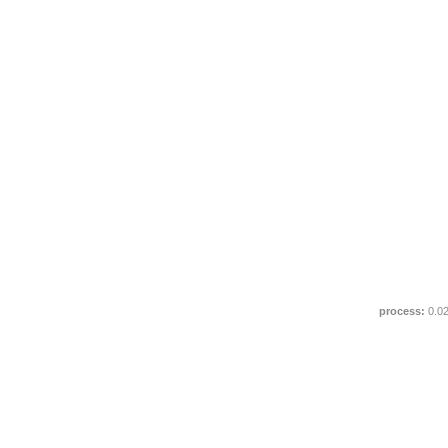
process:
0.0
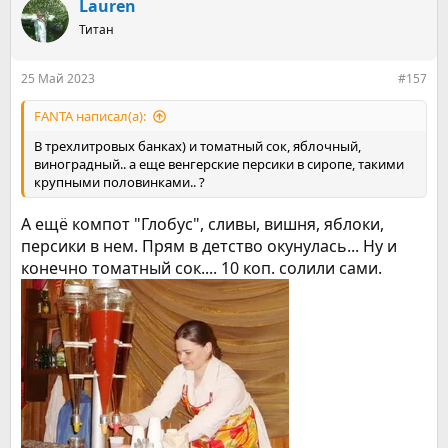
к
Lauren
ц
Титан
и
и
:
25 Май 2023
#157
FANTA написал(а):
В трехлитровых банках) и томатный сок, яблочный,
виноградный.. а еще венгерские персики в сиропе, такими
крупными половинками.. ?
А ещё компот "Глобус", сливы, вишня, яблоки,
персики в нем. Прям в детство окунулась... Ну и
конечно томатный сок.... 10 коп. солили сами.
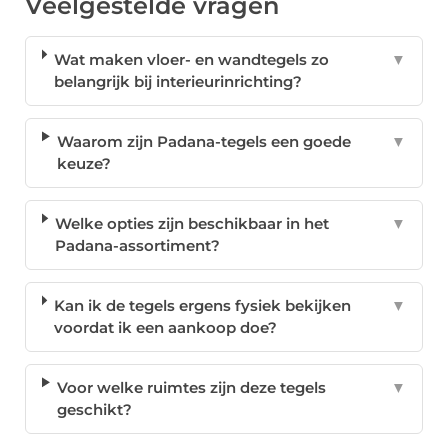
Veelgestelde vragen
Wat maken vloer- en wandtegels zo
▼
belangrijk bij interieurinrichting?
Waarom zijn Padana-tegels een goede
▼
keuze?
Welke opties zijn beschikbaar in het
▼
Padana-assortiment?
Kan ik de tegels ergens fysiek bekijken
▼
voordat ik een aankoop doe?
Voor welke ruimtes zijn deze tegels
▼
geschikt?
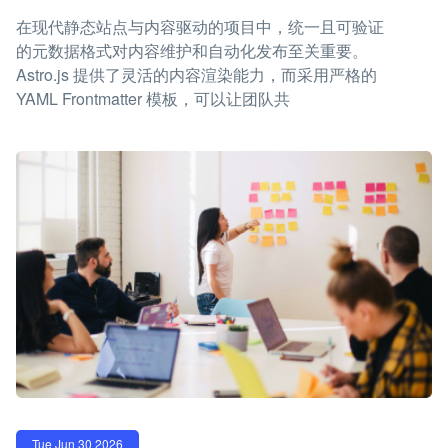
在现代静态站点与内容驱动的项目中，统一且可验证
的元数据格式对内容维护和自动化发布至关重要。
Astro.js 提供了灵活的内容渲染能力，而采用严格的
YAML Frontmatter 模板，可以让团队共
Tue Jun 30 2026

────

To-do item »
Your answer should consist of all lines above that include the string "персики".

Response area »
виноградный.. а еще венгерские персики в сиропе, такими
персики в нем. Прям в детство окунулась... Ну и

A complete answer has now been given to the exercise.